**What you will do:**
Decide whether each statement agrees with the thread on the multiclass Brier score pull request, answering yes or no and quoting the deciding words: (a) a changelog entry was added; (b) the person who opened this pull request could push directly to the original branch; (c) the multiclass variants would raise an error when given binary data.

**Given passage:**
★ ★ ★ ★ ★ ★ ★
ENH Add Multiclass Brier Score Loss #22046

ogrisel · 2021-12-21T14:24:36Z

Resolves #16055.
This PR updates #18699 by @aggvarun01 after a merge with main and resolves merge conflicts. I do not have the permissions to push directly in the original branch and opening a sub-PR pointing to #18699 would lead to an unreadable diff because of the one-year merge sync.

I also added a changelog entry and demonstrate the new function in the multiclass calibration example.

@aggvarun01 if you want feel free to pull the last commit from this commit from this branch to your branch. Alternatively we can finalize the review here.

…score_loss

Co-authored-by: Olivier Grisel <[email protected]>

…e_loss

lorentzenchr · 2024-05-21T10:50:10Z

@ogrisel Do you intend to finish this one? It would be nice to have it prior to #28971.

ogrisel · 2024-05-21T14:50:26Z

Two strings in the scorer string "binary_brier_score", "multiclass_brier_score"

I guess the scorer strings would instead be "neg_binary_brier_score" and "neg_multiclass_brier_score" (to enforce the greater is better model selection convention that is common to all our scorer string names) while we would also introduce two binary_brier_score, multiclass_brier_score functions that would probably share some common private helper code under the hood. We would ensure that the docstring of those functions would cross-reference each other explain the difference in normalization constant.

The binary_brier_score would raise if passed a y_observed value (or y_proba_pred) with n_classes > 2 with a message pointing to use the multiclass_ variant instead.

The multiclass_ variants on the other hand could accept binary data without raising or warning I think.

Then we would deprecate the "neg_brier_score" name and brier_score function in favor or the binary_ prefixed counter part.

If that's right I can start working on reviving this PR to implement this plan.

lorentzenchr · 2024-05-23T07:04:15Z

The first step, if I recall correctly, would be to add keyword to brier_score_loss to switch between normalizations.
A 2nd step is about the different strings to select a score. I'm still not too happy about a proliferation of names because a user can always use the the score directly with the normalization parameter.
★ ★ ★ ★ ★ ★ ★
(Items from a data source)
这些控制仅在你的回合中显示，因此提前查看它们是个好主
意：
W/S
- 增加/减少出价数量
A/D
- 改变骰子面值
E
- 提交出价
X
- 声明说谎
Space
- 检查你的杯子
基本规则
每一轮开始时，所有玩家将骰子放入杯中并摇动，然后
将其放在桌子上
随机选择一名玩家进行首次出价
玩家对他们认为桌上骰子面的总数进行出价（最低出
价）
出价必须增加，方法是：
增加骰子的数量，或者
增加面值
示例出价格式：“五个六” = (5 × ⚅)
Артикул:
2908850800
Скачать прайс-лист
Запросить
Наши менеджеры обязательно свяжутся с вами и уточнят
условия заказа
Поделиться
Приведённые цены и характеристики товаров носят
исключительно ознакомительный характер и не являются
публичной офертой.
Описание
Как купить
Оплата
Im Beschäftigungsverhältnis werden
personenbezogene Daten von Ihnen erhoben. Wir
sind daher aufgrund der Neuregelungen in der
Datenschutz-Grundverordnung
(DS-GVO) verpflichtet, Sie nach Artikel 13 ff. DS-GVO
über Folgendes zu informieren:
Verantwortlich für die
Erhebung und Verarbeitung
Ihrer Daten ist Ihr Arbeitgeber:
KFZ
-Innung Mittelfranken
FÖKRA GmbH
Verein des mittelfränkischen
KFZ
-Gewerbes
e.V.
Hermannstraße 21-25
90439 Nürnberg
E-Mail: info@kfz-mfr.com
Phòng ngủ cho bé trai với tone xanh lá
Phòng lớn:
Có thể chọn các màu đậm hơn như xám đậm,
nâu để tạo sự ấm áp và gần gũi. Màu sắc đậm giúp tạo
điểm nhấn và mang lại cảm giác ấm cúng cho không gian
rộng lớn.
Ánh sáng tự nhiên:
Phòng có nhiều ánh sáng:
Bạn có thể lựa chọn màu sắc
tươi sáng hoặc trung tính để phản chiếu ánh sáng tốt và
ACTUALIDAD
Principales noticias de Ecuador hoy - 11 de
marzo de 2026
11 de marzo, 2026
★ ★ ★ ★ ★ ★ ★
**Finished exercise:**
(a) Yes: "I also added a changelog entry"
(b) No: "I do not have the permissions to push directly in the original branch"
(c) No: "The multiclass_ variants on the other hand could accept binary data without raising or warning I think."